Records provided:
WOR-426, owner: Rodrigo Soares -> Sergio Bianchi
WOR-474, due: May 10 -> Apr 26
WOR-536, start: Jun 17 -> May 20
* * *
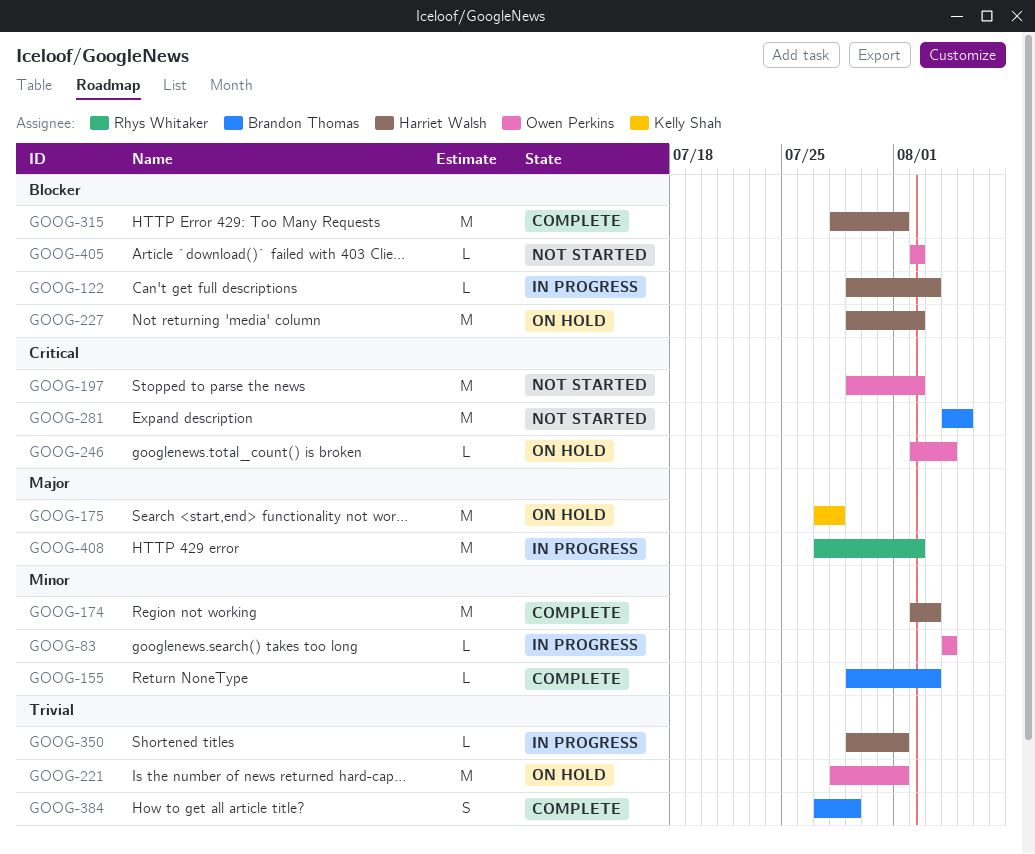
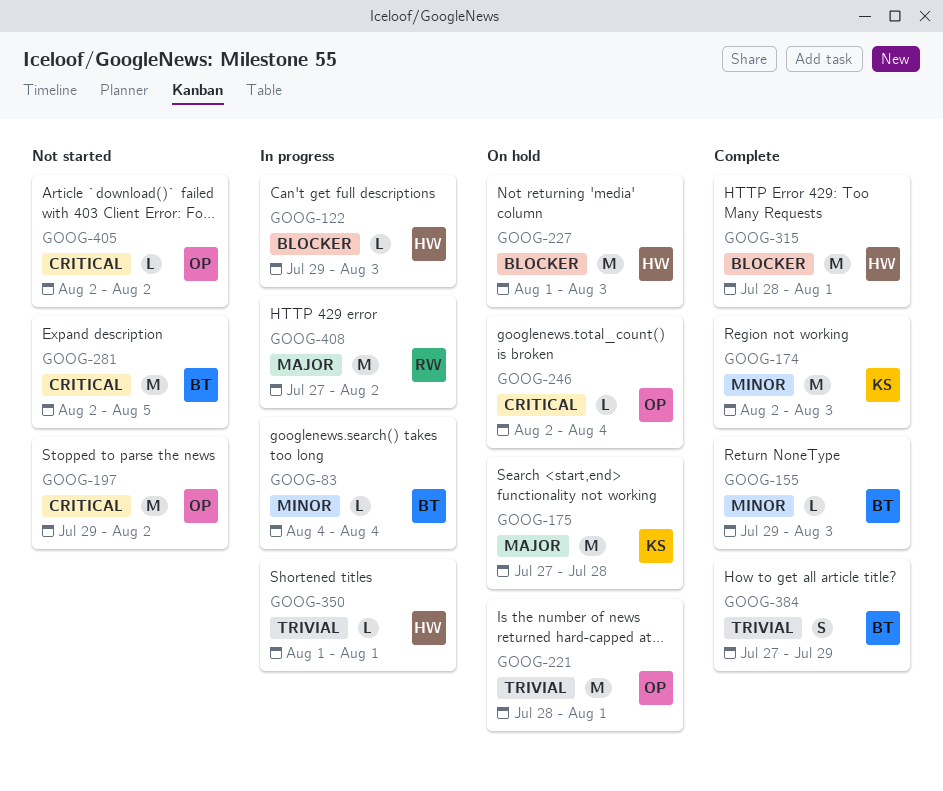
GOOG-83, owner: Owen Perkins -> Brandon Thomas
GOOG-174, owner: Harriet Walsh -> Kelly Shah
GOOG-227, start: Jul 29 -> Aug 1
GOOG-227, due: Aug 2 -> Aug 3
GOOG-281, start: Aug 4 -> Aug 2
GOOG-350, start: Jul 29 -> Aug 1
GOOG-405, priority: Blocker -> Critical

Requirement:
Would you please repeat exactly the lines above, starting at the line with "GOOG-227, due: Aug 2 -> Aug 3" and stopping at the line with "GOOG-405, priority: Blocker -> Critical", both included?

Reply:
GOOG-227, due: Aug 2 -> Aug 3
GOOG-281, start: Aug 4 -> Aug 2
GOOG-350, start: Jul 29 -> Aug 1
GOOG-405, priority: Blocker -> Critical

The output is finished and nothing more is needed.